* **Directive**
Replace "Suscríbete" with "Regístrate" in the lines between the one holding "disponibilă, însă vedeta nu a mai postat pe" and the one holding "Entra en la Zona Fan", inclusive, and give those lines again with nothing else changed. Leave the pictures out of your answer.

* **Given records**
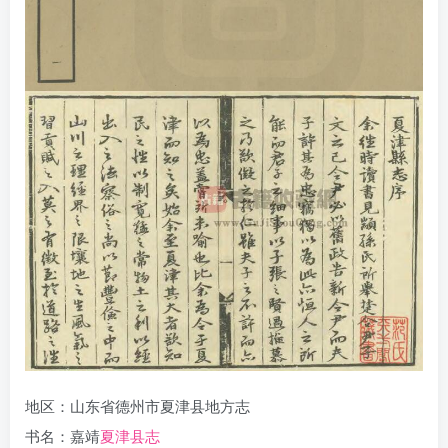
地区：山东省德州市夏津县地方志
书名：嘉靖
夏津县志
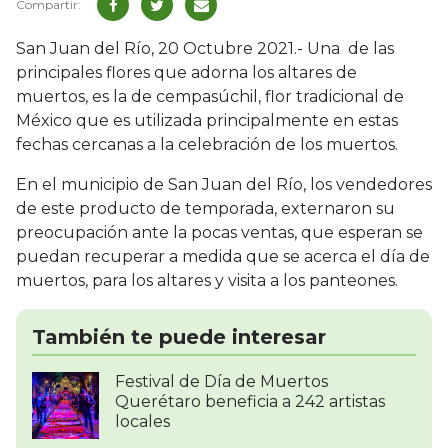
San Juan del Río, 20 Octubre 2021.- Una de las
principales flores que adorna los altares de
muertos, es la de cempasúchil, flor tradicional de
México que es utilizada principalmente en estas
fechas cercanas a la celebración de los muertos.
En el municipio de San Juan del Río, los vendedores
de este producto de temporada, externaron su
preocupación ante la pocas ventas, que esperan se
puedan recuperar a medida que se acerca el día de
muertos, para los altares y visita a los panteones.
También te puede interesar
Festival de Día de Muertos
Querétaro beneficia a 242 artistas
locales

==

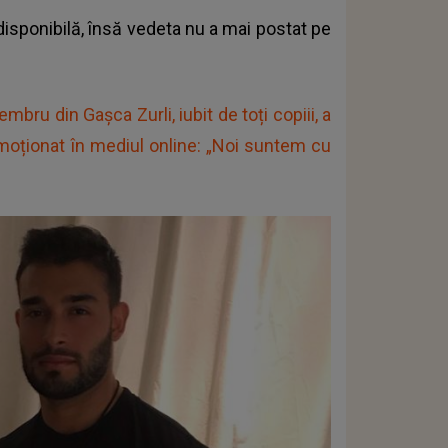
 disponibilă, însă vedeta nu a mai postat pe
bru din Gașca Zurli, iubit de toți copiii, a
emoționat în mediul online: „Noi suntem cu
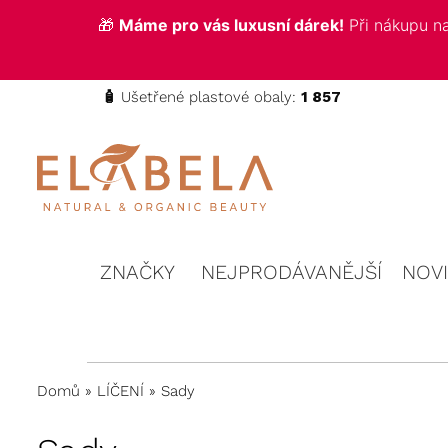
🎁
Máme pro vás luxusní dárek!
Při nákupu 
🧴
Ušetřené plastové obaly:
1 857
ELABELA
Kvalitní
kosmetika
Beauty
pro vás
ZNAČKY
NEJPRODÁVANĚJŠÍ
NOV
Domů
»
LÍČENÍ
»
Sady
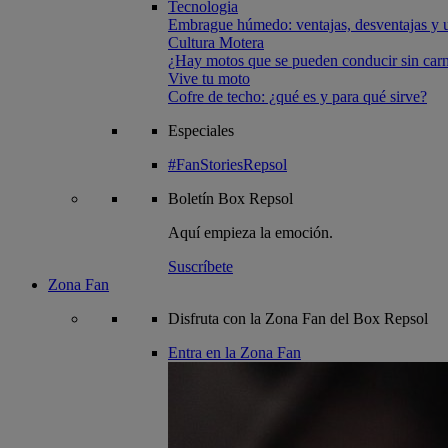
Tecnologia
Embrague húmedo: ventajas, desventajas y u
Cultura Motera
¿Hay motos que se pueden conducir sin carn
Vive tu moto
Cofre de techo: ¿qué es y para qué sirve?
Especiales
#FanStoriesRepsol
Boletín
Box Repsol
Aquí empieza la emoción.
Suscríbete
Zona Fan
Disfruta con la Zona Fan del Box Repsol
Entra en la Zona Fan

* **Response for this exercise**
 disponibilă, însă vedeta nu a mai postat pe
bru din Gașca Zurli, iubit de toți copiii, a
emoționat în mediul online: „Noi suntem cu
🎁
Máme pro vás luxusní dárek!
Při nákupu 
🧴
Ušetřené plastové obaly:
1 857
ELABELA
Kvalitní
kosmetika
Beauty
pro vás
ZNAČKY
NEJPRODÁVANĚJŠÍ
NOV
Domů
»
LÍČENÍ
»
Sady
Tecnologia
Embrague húmedo: ventajas, desventajas y u
Cultura Motera
¿Hay motos que se pueden conducir sin carn
Vive tu moto
Cofre de techo: ¿qué es y para qué sirve?
Especiales
#FanStoriesRepsol
Boletín
Box Repsol
Aquí empieza la emoción.
Regístrate
Zona Fan
Disfruta con la Zona Fan del Box Repsol
Entra en la Zona Fan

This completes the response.